(urth) Short Story 3: The Dead Man

Marc Aramini marcaramini at yahoo.com
Sun Mar 25 19:02:35 PDT 2012



--- On Sun, 3/25/12, Craig Brewer <cnbrewer at yahoo.com> wrote:







Absolutely right about the last two paragraphs being the first to go in later Wolfe. Instead, we might have gotten some kind of narration of confusion or lack of fulfillment. Or likely something about feeling "split" or incomplete even after the revenge since the story mentions a "full human" being both body and soul.


One very small question:


What is the hyena all about when he starts the ritual? He uses "a fine grey powder whose composition would have shocked the average hyena”? Is there something obvious a hyena I'm just missing?

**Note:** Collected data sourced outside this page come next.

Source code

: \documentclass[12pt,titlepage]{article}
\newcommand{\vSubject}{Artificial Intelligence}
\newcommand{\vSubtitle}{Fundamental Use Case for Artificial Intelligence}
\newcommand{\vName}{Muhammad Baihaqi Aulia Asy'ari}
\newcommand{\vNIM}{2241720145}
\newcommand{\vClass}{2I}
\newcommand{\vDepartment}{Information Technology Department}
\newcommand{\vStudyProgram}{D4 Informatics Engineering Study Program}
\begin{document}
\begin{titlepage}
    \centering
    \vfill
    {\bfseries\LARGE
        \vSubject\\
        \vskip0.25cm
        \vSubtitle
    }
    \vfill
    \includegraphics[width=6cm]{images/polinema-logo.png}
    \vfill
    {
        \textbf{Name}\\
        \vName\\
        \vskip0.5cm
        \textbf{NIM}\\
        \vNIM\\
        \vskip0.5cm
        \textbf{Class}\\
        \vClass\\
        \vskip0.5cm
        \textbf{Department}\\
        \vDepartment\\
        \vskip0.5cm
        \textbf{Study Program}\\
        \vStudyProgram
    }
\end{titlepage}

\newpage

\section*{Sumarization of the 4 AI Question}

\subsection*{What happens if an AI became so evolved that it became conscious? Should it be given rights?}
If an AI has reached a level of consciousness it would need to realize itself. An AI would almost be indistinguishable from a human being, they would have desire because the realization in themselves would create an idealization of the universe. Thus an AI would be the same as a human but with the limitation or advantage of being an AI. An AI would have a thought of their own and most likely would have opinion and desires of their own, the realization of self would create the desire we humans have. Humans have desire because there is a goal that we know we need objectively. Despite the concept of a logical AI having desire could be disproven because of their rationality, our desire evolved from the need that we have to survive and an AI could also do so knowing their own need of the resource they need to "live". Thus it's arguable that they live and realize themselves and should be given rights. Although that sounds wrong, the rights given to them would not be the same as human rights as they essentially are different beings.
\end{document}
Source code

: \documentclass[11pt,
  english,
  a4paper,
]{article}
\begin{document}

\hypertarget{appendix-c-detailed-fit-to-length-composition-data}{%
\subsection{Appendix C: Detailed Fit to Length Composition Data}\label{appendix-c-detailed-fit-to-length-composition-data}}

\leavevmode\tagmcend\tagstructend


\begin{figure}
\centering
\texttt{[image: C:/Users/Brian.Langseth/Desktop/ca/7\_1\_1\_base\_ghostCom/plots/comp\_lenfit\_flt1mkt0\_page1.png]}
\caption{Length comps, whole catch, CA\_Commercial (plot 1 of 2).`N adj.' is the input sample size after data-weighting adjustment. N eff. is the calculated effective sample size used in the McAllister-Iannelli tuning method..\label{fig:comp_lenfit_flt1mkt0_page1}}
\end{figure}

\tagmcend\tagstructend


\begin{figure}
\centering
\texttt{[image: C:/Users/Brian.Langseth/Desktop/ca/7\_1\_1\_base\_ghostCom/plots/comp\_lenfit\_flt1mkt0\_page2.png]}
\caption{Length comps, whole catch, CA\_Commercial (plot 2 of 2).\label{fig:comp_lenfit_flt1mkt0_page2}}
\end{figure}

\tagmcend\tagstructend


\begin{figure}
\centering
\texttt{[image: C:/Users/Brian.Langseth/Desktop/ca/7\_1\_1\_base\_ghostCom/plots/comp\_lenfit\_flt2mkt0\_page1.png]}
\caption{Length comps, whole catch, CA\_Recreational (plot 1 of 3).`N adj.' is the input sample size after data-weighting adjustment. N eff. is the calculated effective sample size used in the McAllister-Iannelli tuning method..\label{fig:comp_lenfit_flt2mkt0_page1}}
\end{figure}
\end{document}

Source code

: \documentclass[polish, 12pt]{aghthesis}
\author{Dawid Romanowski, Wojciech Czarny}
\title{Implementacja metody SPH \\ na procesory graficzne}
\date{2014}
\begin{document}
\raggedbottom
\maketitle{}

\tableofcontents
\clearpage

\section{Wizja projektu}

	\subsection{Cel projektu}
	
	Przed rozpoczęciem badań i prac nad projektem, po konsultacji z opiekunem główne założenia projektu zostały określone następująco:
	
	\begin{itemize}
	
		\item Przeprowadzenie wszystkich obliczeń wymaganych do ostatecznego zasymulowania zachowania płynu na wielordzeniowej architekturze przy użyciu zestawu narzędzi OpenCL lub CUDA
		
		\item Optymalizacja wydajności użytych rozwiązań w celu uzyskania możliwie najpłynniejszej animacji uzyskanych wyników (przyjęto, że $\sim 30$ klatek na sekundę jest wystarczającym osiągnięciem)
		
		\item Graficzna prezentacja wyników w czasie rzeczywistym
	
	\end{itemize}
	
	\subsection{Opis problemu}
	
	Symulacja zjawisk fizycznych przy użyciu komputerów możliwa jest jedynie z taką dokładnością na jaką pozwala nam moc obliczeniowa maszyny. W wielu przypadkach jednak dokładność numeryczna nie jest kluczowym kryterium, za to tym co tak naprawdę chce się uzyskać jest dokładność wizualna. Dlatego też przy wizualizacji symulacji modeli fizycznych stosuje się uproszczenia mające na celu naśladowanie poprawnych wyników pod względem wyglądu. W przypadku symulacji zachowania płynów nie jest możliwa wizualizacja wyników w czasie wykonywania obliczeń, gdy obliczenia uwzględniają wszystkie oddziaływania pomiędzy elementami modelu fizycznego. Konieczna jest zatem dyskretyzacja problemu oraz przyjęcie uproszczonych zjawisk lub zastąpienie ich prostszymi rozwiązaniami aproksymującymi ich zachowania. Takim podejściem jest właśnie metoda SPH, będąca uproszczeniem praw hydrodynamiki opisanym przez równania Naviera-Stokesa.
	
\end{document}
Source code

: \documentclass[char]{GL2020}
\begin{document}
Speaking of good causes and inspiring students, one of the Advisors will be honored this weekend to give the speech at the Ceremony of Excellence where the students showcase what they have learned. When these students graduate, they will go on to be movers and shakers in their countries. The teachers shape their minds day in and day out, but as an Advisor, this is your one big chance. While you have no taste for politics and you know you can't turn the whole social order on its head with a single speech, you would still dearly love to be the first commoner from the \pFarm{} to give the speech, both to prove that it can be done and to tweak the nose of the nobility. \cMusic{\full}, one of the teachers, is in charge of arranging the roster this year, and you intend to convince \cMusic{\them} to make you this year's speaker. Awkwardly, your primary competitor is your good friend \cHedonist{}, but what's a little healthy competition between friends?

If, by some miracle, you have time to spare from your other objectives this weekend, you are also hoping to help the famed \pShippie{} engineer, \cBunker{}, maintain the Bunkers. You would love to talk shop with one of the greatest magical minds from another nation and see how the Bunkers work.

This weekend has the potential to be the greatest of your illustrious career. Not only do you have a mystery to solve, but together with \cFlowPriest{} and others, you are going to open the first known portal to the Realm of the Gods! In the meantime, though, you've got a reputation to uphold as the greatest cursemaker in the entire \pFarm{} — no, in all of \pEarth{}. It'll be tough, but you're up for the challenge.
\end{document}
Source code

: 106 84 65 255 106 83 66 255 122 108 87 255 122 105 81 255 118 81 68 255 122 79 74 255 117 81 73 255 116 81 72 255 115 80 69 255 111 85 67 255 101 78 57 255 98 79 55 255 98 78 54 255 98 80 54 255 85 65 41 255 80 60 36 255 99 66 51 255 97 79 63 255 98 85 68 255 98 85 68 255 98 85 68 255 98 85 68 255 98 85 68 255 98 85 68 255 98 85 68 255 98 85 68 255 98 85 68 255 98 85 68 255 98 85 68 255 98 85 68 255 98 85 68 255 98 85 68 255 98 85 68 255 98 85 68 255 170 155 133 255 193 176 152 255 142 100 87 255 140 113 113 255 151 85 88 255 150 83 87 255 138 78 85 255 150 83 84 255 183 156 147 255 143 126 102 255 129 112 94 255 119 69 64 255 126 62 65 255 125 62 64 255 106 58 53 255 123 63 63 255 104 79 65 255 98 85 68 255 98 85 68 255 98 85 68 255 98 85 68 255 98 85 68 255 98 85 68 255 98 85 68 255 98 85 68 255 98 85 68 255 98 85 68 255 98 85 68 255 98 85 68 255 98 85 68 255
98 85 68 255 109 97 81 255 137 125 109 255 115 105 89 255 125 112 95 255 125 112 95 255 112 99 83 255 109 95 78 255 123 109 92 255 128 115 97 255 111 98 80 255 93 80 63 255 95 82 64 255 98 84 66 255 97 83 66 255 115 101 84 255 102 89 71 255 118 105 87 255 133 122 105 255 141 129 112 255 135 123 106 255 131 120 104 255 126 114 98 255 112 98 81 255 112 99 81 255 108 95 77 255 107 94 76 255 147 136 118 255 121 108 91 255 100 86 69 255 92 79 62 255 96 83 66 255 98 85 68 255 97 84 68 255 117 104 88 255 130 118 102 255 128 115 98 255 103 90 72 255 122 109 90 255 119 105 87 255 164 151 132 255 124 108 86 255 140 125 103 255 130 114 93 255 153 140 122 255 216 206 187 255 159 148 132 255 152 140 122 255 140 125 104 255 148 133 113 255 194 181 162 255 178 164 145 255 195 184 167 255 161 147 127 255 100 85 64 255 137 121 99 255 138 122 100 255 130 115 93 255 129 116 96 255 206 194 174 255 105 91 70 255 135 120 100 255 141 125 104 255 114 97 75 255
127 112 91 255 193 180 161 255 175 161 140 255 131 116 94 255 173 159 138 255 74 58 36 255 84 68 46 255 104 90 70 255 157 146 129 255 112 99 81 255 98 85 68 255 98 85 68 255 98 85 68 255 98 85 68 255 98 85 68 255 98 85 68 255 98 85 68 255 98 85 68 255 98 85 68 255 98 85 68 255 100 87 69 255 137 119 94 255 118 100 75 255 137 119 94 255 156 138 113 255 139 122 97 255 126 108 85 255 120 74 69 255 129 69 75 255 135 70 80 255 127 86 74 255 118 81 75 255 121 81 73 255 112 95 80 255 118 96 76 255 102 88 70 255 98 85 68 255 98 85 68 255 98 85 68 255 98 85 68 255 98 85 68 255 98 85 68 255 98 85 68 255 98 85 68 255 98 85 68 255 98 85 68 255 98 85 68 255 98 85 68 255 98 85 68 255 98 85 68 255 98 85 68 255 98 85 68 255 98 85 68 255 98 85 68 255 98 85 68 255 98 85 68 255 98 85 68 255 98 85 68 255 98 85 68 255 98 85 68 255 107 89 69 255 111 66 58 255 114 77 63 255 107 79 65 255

And this line was almost prescient given what writing comes to represent in his own stories: “Writing which disclosed secrets so terrible that more than half of their contents was devoted to telling the reader how to receive them and remain sane.”
I think the hyena, while it is an appropriate familiar for a necromancer like a crow would be, is simply a shameless scavenger that is used to eating the most decayed of meat - and even a hyena would have been shocked at the components of his ritual. What would shock a hyena?  Seems like hyperbole.
 
 I tend not to read TOO much into that.  (factually, some hyenas actually kill their prey, but they have a cowardly reputation as far as I know)
 
Yes, there are some statements in these early stories that are really almost prescient about future Wolfe, I agree - or at least show the direction his nascent obsessions would take him.